* **Task objective**
Every entry should come back exactly as written, minus the pictures.

Before-and-after change data

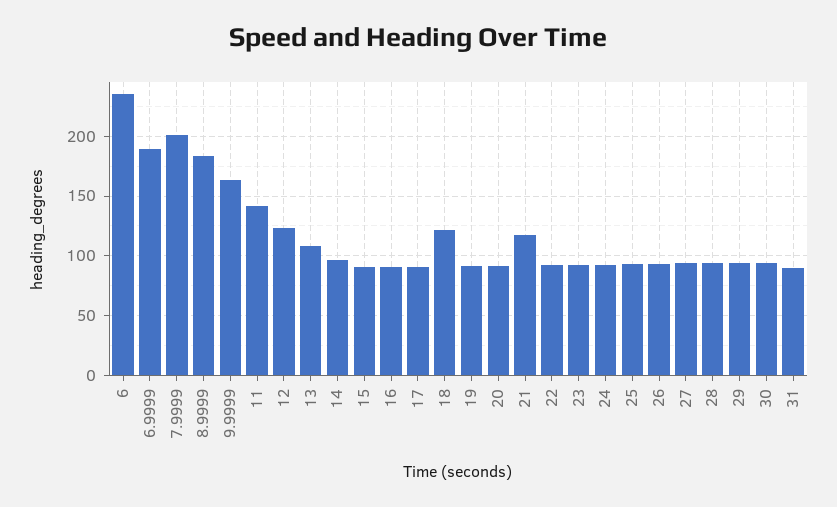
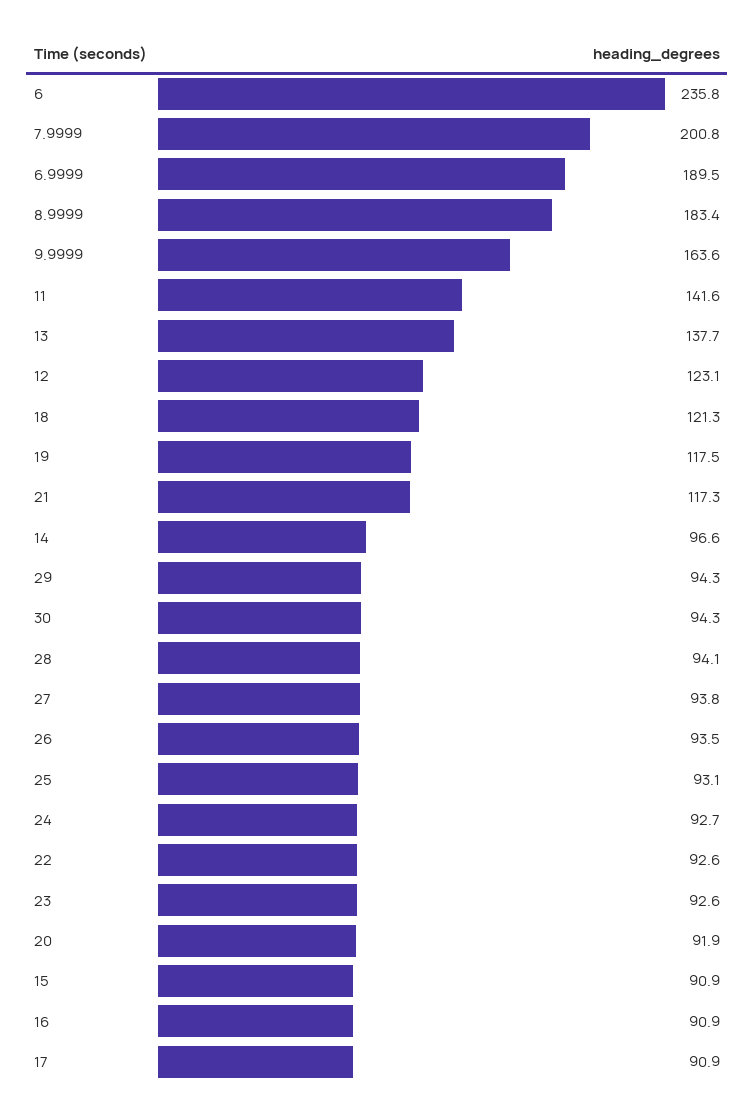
  {
    "6": 235.8,
    "6.9999": 189.5,
    "7.9999": 200.8,
    "8.9999": 183.4,
    "9.9999": 163.6,
    "11": 141.6,
    "12": 123.1,
-   "13": 110,
+   "13": 137.7,
    "14": 96.6,
    "15": 90.9,
    "16": 90.9,
    "17": 90.9,
    "18": 121.3,
-   "19": 90,
+   "19": 117.5,
    "20": 91.9,
    "21": 117.3,
    "22": 92.6,
    "23": 92.6,
    "24": 92.7,
    "25": 93.1,
    "26": 93.5,
    "27": 93.8,
    "28": 94.1,
    "29": 94.3,
-   "30": 94.3,
+   "30": 94.3
-   "31": 90
  }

* **Task solution**
  {
    "6": 235.8,
    "6.9999": 189.5,
    "7.9999": 200.8,
    "8.9999": 183.4,
    "9.9999": 163.6,
    "11": 141.6,
    "12": 123.1,
-   "13": 110,
+   "13": 137.7,
    "14": 96.6,
    "15": 90.9,
    "16": 90.9,
    "17": 90.9,
    "18": 121.3,
-   "19": 90,
+   "19": 117.5,
    "20": 91.9,
    "21": 117.3,
    "22": 92.6,
    "23": 92.6,
    "24": 92.7,
    "25": 93.1,
    "26": 93.5,
    "27": 93.8,
    "28": 94.1,
    "29": 94.3,
-   "30": 94.3,
+   "30": 94.3
-   "31": 90
  }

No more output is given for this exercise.